The Watts Towers looked, at first, a little smaller than anticipated. Not in height — the three main ones were tall, elegant, vying with each other for altitude — but in the way they were clustered together, hemmed in. More space between them would have made them airier, less solid-looking. The cramping, I saw as soon as we got out of the car, was the product of the six-foot metal fence around the perimeter of the site. Instead of starting at ground level the towers began, visually, six feet from the ground, over the top of the fence. Aesthetically the trick was to keep people out while allowing the sky in; like this the balance — in a place that was partly a celebration of balance — had tipped away from aesthetics towards security. Maybe the weather had played a part; unusually, the sky itself was hemmed in by a band of cloud.

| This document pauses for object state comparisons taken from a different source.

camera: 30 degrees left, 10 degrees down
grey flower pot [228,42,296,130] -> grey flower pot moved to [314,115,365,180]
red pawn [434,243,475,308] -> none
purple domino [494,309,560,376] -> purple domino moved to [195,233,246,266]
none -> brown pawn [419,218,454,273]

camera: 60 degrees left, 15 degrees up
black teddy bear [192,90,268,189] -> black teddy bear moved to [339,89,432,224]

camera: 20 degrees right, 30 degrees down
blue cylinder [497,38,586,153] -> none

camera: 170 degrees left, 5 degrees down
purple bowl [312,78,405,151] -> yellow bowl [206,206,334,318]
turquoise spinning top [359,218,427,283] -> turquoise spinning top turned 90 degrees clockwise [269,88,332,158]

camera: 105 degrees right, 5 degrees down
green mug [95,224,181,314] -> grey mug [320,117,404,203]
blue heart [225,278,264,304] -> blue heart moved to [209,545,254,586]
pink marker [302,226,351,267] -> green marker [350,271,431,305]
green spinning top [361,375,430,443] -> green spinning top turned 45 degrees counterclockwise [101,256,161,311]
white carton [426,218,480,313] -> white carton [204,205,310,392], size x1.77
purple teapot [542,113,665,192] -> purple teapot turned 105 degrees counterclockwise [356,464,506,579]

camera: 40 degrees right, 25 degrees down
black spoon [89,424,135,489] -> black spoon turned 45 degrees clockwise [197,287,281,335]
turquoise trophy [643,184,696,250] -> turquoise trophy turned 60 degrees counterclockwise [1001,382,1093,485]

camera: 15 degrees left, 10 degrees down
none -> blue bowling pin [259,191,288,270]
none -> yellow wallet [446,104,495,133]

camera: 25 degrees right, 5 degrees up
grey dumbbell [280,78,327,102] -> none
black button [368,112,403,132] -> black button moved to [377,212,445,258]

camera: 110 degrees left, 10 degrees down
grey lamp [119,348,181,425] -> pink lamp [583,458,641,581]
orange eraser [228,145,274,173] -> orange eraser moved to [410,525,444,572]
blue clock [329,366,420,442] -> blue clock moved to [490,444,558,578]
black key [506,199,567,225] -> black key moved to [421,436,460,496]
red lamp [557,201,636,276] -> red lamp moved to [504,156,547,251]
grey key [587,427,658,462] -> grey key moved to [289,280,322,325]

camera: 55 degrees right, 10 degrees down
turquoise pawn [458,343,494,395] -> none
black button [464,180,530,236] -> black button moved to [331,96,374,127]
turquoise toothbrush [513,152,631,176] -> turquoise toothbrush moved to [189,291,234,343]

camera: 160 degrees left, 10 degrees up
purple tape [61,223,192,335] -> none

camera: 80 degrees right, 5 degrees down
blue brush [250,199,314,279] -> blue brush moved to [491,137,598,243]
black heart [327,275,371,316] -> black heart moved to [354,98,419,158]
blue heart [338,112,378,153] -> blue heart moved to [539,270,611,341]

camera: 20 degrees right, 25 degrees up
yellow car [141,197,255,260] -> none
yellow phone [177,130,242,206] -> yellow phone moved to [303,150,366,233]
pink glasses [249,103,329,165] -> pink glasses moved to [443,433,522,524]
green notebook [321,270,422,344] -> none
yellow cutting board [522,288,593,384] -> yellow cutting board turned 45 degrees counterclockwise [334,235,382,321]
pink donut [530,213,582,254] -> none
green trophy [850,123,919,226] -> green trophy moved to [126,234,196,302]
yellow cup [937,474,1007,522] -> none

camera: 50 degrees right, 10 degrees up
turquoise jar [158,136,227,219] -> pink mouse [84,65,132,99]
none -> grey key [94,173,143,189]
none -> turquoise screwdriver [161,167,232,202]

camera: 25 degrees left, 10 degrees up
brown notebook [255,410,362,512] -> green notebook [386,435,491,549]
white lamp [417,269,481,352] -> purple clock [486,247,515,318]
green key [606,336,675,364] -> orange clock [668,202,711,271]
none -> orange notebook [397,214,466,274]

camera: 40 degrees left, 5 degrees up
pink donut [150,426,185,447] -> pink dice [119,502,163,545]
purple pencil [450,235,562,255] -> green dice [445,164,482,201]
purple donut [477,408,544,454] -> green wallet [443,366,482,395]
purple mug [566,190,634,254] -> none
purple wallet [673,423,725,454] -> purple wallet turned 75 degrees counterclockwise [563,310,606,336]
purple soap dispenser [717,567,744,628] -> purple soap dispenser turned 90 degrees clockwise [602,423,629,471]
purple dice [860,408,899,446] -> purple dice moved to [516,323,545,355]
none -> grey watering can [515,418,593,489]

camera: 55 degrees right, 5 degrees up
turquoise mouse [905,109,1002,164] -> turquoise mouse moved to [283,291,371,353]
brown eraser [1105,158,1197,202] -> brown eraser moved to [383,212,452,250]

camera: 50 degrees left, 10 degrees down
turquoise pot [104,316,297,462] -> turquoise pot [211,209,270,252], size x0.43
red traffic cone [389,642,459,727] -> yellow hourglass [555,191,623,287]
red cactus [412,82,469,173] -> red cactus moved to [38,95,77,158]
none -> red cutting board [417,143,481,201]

We walked around the perimeter, seeing for the first time the intricacy of the structures, the abundance of decoration and ornamentation. From the Brown Rice photo the towers seemed made austerely of metal, but each spar, strand and tendril was covered with concrete, adorned with glinting coloured crockery, green and blue glass, bits of tiles.
The only way to get in among the towers is on a guided tour. We bought tickets at the Visitors’ Center — appropriately homey rather than fully corporate. The tickets, pinky purple, were like the ones you used to get at cinemas; the guy handing them over was wearing a large black T-shirt that was just about big enough for him. We showed him the Cherry album cover on Jessica’s phone.
‘Oh man, that’s deep,’ he said. He liked the picture so much he showed it to a colleague, handed the phone back and said again how deep it was. I’d never heard the word ‘deep’ used in this way before. Was it an old expression that had fallen out of use or a new one that I’d not come across, something specifically African American that had not yet crossed over into general usage? I liked it but couldn’t imagine myself ever saying it without sounding sceptical or ironic. Adorno was deep, obviously, but if I said he was deep it would sound like a shallow response or, worse, like I was parodying a shallow response to show the depth of my own understanding.